True to your word, you watch for a few minutes. And, it’s not exactly half bad. John happily tells you who all the drivers are and details about pit crews. He even explains some of the rules and regulations the drivers follow with their strict code of conduct. The whole thing is actually, daresay, interesting. Before you know it, you’re cheering with the crowd and arguing with the people beside you.
“What the everloving fuck do you mean Tony Stewart is better than Dale Earnhardt Jr? You must be vapid and stoned out of your mind if you honestly believe that Stewart’s handling is anywhere near as stable as Earnhardt’s! Oh, so you saw Earnhardt lose to Stewart? Did you see me shove my foot up your unintelligent ass, ‘cause it’s about to happen if you don’t admit Earnhardt’s obvious superiority and mastery of the track! Say he can ‘go eat a dick’ again, I dare you! I fucking double dog dare you to say it again and see what happens, asshole! Try it!” You seethe about ready to tear the bastard next to you a new one. Unfortunately, before you can utterly school this ignorant excuse for a fan on just how right you are, John hurriedly wheels you away and won’t stop pushing until you’re in the main lobby outside the track stadiums.

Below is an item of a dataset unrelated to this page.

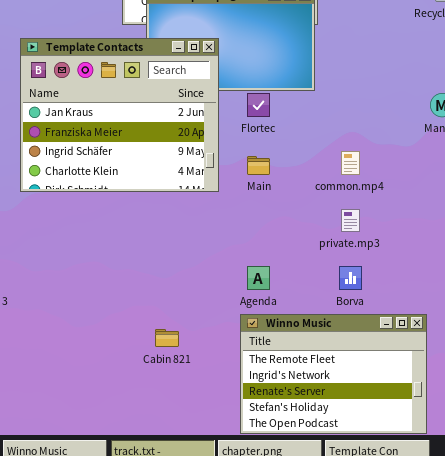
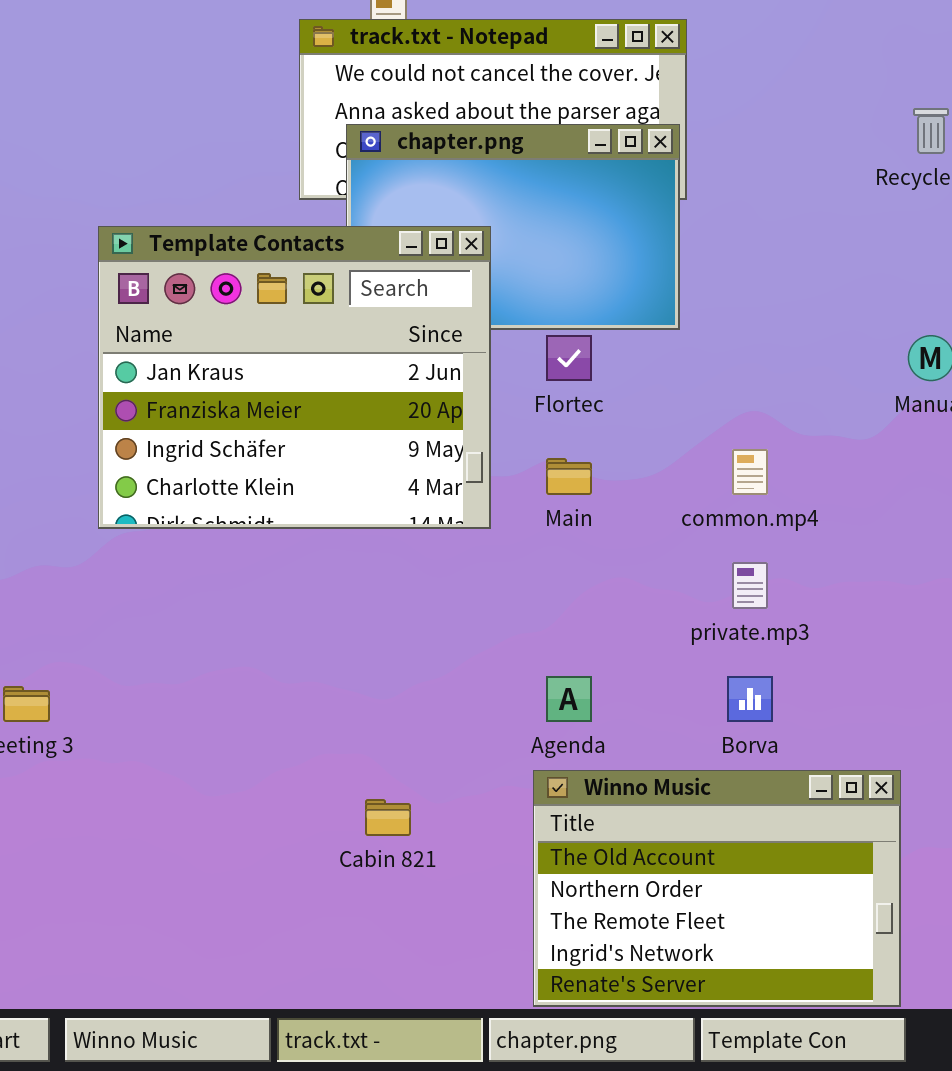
Winno Music: [240,314,427,434] -> [533,770,901,1007], scrolled up 2 rows

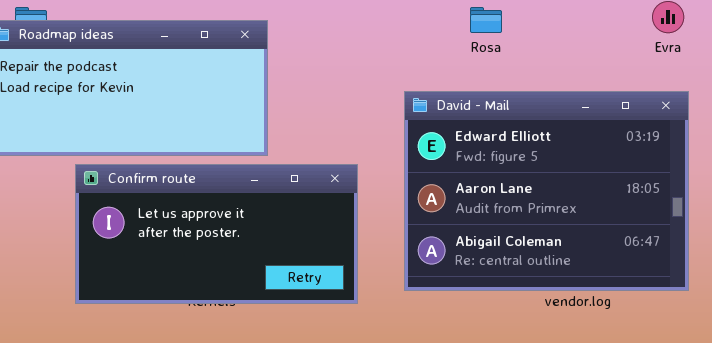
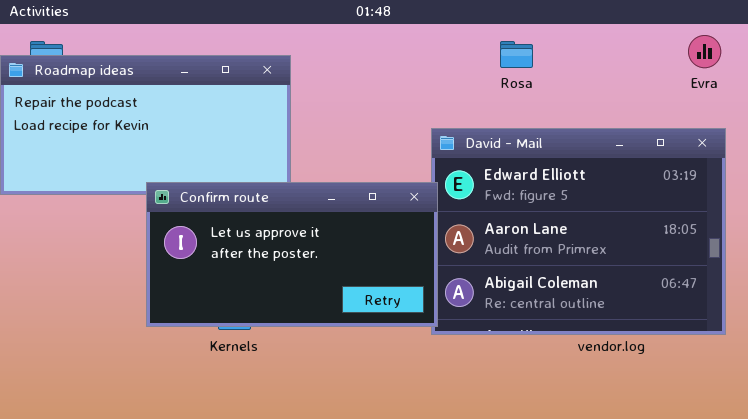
Confirm route: [75,164,358,304] -> [146,182,438,327], moved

“Jesus, I thought you hated Nascar!” John laughs, finally letting you go as you head toward the exit to the parking lot.
“Psh, that’s because I couldn’t see the stupendous beauty and craft of it. Nascar is a masterpiece not to be taken lightly by some hapless chump who thinks he knows what it is without digging deep down into his core and reaching Nirvana.” You state.
“Nascarvana?” He smiles and you punch him in the arm, partially because that was one of the dumbest things you have ever heard and partially because you somehow find it kind of adorable.
“Shut up. I don’t want to hear you make shitty Nascar puns for the rest of the ride home, so let’s just drop this here. Now, I need you to direct me to the Dodger Dogs, since Dave explained to me that when people go to a sporting event, they always get Dodger Dogs.” And John bursts out laughing when you say that. You take back the cute part and make a mental note to chew Strider out when you get online tonight, the dick.
“Karkat, they only sell Dodger Dogs at Dodger Stadium. Plus, the Dodgers are a baseball team in Southern California and have nothing to do whatsoever with Nascar!” He’s guffawing now, bent in half and rubbing at the tears in his eyes like it’s the single funniest thing since his super lame joke book.
“Well, fine. Then what can we get?”
You stare down at your bowl of Cocoa Puffs with an unamused glare. “Seriously though?” He just starts laughing again so you decide to throw your cereal at his big, dorky head. This, of course, promptly shuts him up, but it also leads to you being forced into buying him new Nascar gear. You guess it’s not all bad since you got a pretty nice hat for yourself out of it too.
And, he may have rewarded you with a peck on the cheek.
And it may have been the best end to a day at the track that you could ever possibly pray for, maybe even enough to convince you that God works miracles in a roundabout way where he doesn’t always make you the butt of his jokes.
Yeah, you’ll let Dad slide for this one.